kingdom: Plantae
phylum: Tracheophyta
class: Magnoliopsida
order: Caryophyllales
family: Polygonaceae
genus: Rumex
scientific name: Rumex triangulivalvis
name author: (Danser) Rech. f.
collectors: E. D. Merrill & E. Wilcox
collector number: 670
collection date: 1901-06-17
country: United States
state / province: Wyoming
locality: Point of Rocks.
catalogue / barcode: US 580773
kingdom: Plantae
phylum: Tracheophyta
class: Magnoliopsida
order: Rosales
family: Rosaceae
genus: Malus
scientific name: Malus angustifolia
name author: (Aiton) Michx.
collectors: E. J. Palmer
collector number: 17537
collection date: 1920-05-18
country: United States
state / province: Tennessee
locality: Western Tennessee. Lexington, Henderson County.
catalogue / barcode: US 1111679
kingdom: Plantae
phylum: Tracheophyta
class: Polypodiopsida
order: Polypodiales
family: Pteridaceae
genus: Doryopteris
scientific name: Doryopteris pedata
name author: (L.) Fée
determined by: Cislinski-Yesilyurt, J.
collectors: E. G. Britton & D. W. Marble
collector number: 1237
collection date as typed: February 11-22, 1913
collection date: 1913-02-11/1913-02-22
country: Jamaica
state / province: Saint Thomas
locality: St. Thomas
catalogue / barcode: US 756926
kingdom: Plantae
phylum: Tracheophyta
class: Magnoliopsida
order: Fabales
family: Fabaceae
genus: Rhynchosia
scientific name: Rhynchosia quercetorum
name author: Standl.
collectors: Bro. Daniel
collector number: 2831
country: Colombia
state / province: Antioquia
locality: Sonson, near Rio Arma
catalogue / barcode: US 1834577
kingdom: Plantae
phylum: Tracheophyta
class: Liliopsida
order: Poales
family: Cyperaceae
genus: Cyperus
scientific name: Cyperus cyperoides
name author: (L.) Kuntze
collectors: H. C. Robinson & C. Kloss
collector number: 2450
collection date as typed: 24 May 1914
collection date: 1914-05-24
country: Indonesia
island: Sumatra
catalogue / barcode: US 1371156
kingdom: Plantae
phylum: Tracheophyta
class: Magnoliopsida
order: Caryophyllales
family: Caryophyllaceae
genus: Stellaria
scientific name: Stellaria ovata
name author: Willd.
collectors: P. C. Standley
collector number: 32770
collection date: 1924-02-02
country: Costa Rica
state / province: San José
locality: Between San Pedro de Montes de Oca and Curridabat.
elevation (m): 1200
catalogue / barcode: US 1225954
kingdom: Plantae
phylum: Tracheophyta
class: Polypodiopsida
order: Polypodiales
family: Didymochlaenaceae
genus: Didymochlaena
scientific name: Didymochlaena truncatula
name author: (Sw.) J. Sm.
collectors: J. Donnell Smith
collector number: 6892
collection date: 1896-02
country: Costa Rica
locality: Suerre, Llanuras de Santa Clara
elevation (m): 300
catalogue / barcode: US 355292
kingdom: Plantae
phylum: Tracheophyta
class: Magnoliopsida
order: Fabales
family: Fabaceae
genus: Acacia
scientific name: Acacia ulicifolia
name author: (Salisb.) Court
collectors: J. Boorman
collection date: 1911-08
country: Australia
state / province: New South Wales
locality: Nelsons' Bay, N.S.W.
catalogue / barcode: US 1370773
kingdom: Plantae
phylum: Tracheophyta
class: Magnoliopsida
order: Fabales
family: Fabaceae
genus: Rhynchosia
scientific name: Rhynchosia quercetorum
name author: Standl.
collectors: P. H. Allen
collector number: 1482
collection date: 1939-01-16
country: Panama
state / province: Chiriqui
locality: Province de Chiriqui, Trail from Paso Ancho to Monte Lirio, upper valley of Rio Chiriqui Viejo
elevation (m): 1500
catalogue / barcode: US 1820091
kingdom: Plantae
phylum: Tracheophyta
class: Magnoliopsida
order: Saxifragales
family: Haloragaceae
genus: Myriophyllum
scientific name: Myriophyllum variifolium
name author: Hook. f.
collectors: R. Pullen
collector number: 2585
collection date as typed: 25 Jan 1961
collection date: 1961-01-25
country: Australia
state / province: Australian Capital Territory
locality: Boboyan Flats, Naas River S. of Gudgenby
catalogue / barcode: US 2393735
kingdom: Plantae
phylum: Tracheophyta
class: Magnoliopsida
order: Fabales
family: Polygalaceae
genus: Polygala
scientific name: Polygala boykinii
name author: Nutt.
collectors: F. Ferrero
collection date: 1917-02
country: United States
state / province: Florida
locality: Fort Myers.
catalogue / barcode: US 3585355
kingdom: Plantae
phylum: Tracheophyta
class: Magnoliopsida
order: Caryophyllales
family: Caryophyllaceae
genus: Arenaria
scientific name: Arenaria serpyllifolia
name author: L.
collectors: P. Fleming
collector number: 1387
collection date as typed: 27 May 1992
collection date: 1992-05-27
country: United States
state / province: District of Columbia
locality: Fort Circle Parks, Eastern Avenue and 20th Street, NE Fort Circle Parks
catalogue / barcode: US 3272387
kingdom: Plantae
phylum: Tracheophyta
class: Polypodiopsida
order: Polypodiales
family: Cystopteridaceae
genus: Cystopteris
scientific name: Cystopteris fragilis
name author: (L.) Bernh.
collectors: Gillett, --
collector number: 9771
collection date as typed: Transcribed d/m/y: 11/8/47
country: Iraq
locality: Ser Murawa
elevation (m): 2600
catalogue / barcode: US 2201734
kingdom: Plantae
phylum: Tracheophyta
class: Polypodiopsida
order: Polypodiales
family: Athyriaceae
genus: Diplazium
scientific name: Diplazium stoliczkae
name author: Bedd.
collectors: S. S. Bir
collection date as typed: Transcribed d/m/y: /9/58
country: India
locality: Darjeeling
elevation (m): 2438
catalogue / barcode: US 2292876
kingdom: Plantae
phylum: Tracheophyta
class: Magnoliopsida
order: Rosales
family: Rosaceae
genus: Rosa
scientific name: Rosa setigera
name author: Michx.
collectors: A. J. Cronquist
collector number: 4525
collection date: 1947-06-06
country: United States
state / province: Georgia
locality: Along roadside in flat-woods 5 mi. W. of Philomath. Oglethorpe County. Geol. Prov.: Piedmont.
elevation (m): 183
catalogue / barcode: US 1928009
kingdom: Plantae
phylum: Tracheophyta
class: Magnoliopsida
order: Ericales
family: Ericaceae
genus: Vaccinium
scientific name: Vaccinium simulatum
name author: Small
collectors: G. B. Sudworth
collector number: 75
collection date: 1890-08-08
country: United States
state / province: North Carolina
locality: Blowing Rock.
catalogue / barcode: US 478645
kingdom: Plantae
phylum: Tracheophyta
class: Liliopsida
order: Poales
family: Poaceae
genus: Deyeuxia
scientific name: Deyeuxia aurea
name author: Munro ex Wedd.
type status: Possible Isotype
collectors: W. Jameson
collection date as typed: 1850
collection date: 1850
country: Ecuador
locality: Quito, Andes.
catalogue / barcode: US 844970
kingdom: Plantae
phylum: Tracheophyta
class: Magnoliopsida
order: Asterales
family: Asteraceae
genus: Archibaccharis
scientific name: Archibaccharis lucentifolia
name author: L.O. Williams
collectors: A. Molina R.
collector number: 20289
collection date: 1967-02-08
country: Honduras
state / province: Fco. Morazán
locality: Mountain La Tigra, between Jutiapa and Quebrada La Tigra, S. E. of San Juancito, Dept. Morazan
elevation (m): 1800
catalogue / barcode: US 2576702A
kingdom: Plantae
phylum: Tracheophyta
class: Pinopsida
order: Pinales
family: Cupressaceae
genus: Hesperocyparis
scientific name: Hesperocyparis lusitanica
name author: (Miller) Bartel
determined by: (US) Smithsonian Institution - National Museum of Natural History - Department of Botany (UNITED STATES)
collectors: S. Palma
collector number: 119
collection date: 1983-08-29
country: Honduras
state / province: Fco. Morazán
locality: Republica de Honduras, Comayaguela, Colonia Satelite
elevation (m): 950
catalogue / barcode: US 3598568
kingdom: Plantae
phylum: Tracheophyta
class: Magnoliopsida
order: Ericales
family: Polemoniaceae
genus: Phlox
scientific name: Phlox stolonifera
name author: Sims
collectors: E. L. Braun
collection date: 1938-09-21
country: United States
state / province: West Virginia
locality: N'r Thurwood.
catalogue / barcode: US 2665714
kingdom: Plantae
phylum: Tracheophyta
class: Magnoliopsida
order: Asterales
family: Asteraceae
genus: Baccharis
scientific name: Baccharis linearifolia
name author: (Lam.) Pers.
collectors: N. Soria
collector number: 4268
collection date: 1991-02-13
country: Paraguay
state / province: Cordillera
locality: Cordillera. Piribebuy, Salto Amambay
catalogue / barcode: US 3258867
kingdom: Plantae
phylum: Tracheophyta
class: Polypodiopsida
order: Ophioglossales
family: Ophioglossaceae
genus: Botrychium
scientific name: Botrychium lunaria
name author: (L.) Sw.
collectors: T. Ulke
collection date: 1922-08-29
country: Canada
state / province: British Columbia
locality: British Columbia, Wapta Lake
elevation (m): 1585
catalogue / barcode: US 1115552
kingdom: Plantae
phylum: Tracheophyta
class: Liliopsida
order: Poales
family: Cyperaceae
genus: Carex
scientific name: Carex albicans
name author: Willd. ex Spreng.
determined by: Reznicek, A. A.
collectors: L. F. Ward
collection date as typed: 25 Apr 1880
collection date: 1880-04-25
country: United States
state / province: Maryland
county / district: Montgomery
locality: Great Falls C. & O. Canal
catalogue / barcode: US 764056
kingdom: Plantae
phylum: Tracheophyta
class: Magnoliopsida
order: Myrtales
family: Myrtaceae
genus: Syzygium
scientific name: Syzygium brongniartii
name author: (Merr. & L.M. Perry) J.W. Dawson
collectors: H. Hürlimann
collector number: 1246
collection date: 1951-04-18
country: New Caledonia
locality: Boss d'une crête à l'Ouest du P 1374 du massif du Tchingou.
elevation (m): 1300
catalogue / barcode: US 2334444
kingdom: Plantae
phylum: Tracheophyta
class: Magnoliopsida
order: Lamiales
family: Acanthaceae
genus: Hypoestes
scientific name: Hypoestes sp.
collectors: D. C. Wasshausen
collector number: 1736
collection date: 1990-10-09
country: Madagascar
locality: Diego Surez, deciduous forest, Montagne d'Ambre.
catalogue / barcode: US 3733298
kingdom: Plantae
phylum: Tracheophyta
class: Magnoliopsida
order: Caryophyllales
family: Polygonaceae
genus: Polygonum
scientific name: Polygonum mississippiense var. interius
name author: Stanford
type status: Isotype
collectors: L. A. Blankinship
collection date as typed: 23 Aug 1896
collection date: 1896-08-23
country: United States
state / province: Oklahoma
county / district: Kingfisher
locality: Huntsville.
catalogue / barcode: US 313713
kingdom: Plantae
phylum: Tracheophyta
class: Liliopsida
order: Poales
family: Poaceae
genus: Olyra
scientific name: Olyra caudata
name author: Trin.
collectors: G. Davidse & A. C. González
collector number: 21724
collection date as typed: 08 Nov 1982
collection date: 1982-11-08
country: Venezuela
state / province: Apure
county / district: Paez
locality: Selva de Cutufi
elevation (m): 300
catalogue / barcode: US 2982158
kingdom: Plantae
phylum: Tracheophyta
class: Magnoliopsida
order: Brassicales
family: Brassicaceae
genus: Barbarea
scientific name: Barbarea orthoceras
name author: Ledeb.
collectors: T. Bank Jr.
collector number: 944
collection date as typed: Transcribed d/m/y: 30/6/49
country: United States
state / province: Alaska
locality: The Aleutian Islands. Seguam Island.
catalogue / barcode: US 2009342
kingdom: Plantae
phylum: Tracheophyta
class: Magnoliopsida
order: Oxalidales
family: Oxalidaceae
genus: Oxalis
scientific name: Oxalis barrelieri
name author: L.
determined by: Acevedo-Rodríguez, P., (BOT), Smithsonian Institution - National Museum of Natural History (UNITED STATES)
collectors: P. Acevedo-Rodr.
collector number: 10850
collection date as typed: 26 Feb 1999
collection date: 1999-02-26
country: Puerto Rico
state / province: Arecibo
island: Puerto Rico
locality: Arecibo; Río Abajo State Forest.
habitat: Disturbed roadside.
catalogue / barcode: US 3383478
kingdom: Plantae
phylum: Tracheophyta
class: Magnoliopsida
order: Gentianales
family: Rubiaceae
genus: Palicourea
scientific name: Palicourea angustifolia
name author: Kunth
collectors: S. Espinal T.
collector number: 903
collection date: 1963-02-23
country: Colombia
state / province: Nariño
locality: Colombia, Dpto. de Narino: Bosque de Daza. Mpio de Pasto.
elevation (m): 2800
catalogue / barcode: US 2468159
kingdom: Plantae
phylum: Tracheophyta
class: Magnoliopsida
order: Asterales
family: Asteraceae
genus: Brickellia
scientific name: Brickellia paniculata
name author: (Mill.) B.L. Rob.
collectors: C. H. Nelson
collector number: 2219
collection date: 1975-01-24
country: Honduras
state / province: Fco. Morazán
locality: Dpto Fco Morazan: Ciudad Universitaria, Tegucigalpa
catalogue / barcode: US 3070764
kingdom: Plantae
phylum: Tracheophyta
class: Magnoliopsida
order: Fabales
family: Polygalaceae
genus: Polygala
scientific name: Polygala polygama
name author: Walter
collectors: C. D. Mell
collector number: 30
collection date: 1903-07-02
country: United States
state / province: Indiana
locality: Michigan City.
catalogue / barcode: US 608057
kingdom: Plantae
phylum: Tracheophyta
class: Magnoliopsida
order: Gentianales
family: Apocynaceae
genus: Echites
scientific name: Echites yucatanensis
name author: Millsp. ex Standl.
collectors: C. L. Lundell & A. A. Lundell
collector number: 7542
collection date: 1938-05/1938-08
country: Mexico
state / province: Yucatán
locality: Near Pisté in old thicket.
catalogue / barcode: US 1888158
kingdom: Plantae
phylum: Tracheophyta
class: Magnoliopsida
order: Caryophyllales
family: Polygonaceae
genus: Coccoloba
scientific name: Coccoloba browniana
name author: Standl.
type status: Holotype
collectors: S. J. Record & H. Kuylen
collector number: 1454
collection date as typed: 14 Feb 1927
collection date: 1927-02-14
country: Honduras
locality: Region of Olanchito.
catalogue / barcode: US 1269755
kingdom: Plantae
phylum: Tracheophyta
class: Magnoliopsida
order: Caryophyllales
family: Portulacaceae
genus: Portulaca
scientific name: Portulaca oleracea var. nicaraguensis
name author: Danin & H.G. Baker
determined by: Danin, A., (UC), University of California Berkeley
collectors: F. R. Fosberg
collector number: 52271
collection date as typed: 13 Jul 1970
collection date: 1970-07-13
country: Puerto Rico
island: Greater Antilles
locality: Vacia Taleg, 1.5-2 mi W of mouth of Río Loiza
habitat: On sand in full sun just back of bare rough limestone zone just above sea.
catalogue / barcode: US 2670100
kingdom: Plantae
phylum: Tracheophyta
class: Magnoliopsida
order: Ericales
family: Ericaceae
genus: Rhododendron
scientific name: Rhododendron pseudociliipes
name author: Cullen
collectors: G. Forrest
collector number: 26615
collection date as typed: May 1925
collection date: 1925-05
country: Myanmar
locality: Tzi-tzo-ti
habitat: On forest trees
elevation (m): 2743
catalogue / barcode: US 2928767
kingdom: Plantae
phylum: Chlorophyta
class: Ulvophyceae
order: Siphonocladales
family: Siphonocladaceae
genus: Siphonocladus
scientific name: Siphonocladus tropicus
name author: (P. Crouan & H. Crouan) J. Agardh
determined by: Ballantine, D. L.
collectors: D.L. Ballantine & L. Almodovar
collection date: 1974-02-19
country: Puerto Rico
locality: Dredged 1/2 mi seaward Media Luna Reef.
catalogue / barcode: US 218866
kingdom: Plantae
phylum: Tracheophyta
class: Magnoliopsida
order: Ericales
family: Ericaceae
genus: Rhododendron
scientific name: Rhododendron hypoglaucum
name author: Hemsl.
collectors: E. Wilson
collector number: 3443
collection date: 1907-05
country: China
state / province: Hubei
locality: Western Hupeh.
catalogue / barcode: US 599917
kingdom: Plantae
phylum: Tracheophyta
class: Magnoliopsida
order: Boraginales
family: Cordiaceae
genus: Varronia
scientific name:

WHAT TO WORK ON: Recast the material above as a numbered list, covering everything from the line containing "genus: Myriophyllum" down to the line containing "elevation (m): 183", both included. Leave out any blank lines.

WORKED SOLUTION:
1. genus: Myriophyllum
2. scientific name: Myriophyllum variifolium
3. name author: Hook. f.
4. collectors: R. Pullen
5. collector number: 2585
6. collection date as typed: 25 Jan 1961
7. collection date: 1961-01-25
8. country: Australia
9. state / province: Australian Capital Territory
10. locality: Boboyan Flats, Naas River S. of Gudgenby
11. catalogue / barcode: US 2393735
12. kingdom: Plantae
13. phylum: Tracheophyta
14. class: Magnoliopsida
15. order: Fabales
16. family: Polygalaceae
17. genus: Polygala
18. scientific name: Polygala boykinii
19. name author: Nutt.
20. collectors: F. Ferrero
21. collection date: 1917-02
22. country: United States
23. state / province: Florida
24. locality: Fort Myers.
25. catalogue / barcode: US 3585355
26. kingdom: Plantae
27. phylum: Tracheophyta
28. class: Magnoliopsida
29. order: Caryophyllales
30. family: Caryophyllaceae
31. genus: Arenaria
32. scientific name: Arenaria serpyllifolia
33. name author: L.
34. collectors: P. Fleming
35. collector number: 1387
36. collection date as typed: 27 May 1992
37. collection date: 1992-05-27
38. country: United States
39. state / province: District of Columbia
40. locality: Fort Circle Parks, Eastern Avenue and 20th Street, NE Fort Circle Parks
41. catalogue / barcode: US 3272387
42. kingdom: Plantae
43. phylum: Tracheophyta
44. class: Polypodiopsida
45. order: Polypodiales
46. family: Cystopteridaceae
47. genus: Cystopteris
48. scientific name: Cystopteris fragilis
49. name author: (L.) Bernh.
50. collectors: Gillett, --
51. collector number: 9771
52. collection date as typed: Transcribed d/m/y: 11/8/47
53. country: Iraq
54. locality: Ser Murawa
55. elevation (m): 2600
56. catalogue / barcode: US 2201734
57. kingdom: Plantae
58. phylum: Tracheophyta
59. class: Polypodiopsida
60. order: Polypodiales
61. family: Athyriaceae
62. genus: Diplazium
63. scientific name: Diplazium stoliczkae
64. name author: Bedd.
65. collectors: S. S. Bir
66. collection date as typed: Transcribed d/m/y: /9/58
67. country: India
68. locality: Darjeeling
69. elevation (m): 2438
70. catalogue / barcode: US 2292876
71. kingdom: Plantae
72. phylum: Tracheophyta
73. class: Magnoliopsida
74. order: Rosales
75. family: Rosaceae
76. genus: Rosa
77. scientific name: Rosa setigera
78. name author: Michx.
79. collectors: A. J. Cronquist
80. collector number: 4525
81. collection date: 1947-06-06
82. country: United States
83. state / province: Georgia
84. locality: Along roadside in flat-woods 5 mi. W. of Philomath. Oglethorpe County. Geol. Prov.: Piedmont.
85. elevation (m): 183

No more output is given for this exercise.